Засмеялись – никто и не подумал вставать. Учитель знал это, просто у него была такая привычка – говорить «здравствуйте, садитесь». В этом нет ничего плохого – вот он и привык. А отвыкнуть никак не может.
Он, тиская потные пальцы, стоял у доски. Ученики смеялись и даже бросали шарики из жеваной бумаги. Он стоял прямо и сжимал рот, потому что когда тебя унижают, надо казаться строгим и будто тебе на всех плевать. За окном было трезвое сушеное небо.
«Как скучно! – думала Каролина, лежа грудью на парте и с тоской глядя сквозь пыльное окно. –Я хочу не так, я хочу – в небо… в самую глубину моря… далеко, далеко прочь. Аэлита, Кармен, Ассоль… знаю: я никогда не смогу полюбить. У меня будет толстый, жирный муж, проводящий вечера у телевизора с пивом и креветками, дети – сначала орущие, визжащие, а потом – наглые, настырные. Вижу – несут героин в карманах. Боже, мне, наверное, мерещится! Однажды муж ударит меня по лицу, и я буду плакать, а потом стану кричащей красной бабой, буду ходить в магазины и стоять в очередях, ругаясь с соседками, буду стирать мужу рубашки, а детям готовить завтраки – каждое утро, каждый день.
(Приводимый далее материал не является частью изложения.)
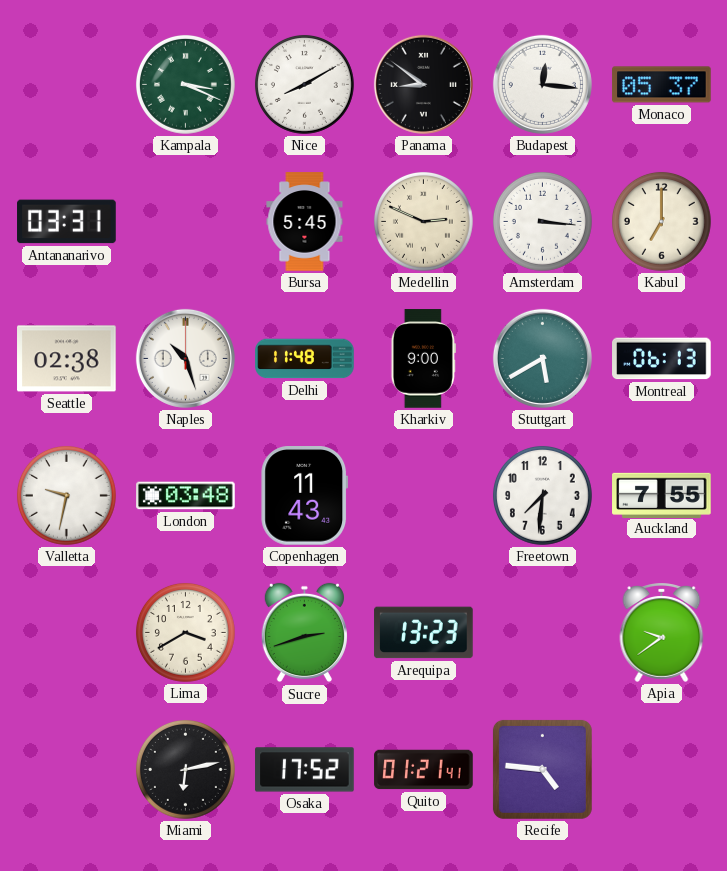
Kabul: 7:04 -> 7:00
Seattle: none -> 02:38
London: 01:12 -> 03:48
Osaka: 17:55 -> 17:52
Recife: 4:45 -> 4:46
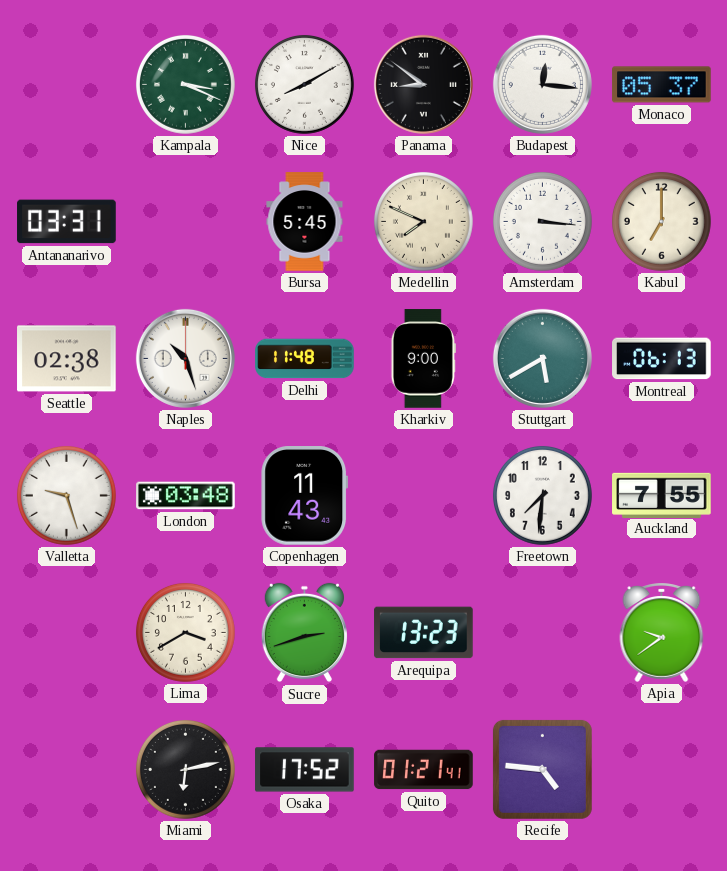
Medellin: 2:49 -> 7:49
Valletta: 9:32 -> 9:27
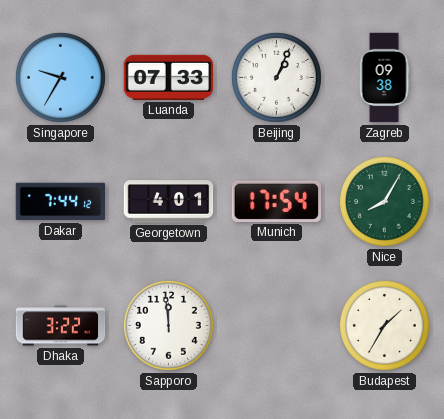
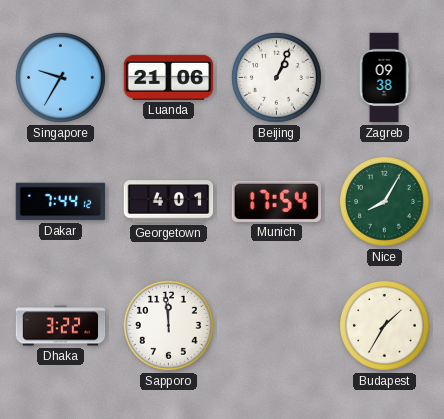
Luanda: 07:33 -> 21:06
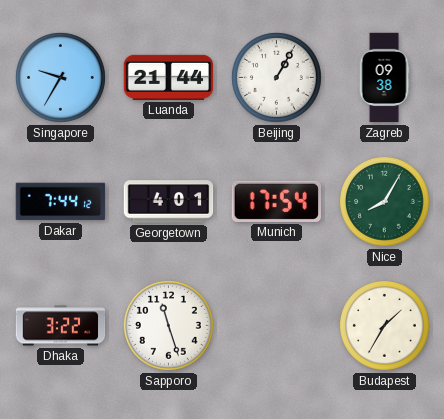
Luanda: 21:06 -> 21:44
Beijing: 1:04 -> 1:05
Sapporo: 11:59 -> 11:27
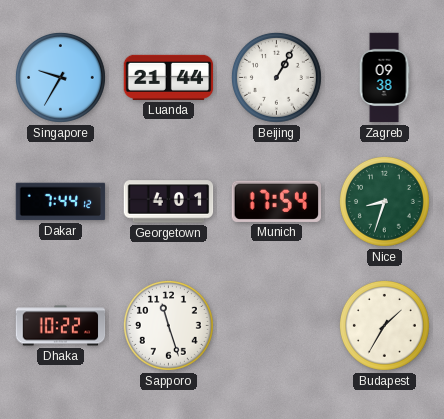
Nice: 8:05 -> 8:33
Dhaka: 3:22 -> 10:22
Я стану ждать внуков и притворяться, что люблю их, а они будут терпеть не мочь целоваться с бабушкой, и потом я тихонечко умру однажды ночью – никто не заметит, потому что я тогда уже буду жить одна… Меня похоронят под деревом, оно будет шуметь надо мной, и я почувствую тишину и спокойствие, но зареву в тесном гробу, потому что не смогу ощутить ни ветра, ни воздуха».
– Анно Шере! – учитель стукнул указкой по кафедре. –Долго мне еще просить вашу милость?
Каролина нехотя подняла голову («я что–то пропустила?») и взглянула на наглого, красивого Анно в дорогом костюме, в семнадцать лет твердо знающего истину, которая до многих доходит годам к сорока – в этой жизни нужны деньги, а больше, как бы, ничего.
Анно Шере не приходилось волноваться по этому поводу.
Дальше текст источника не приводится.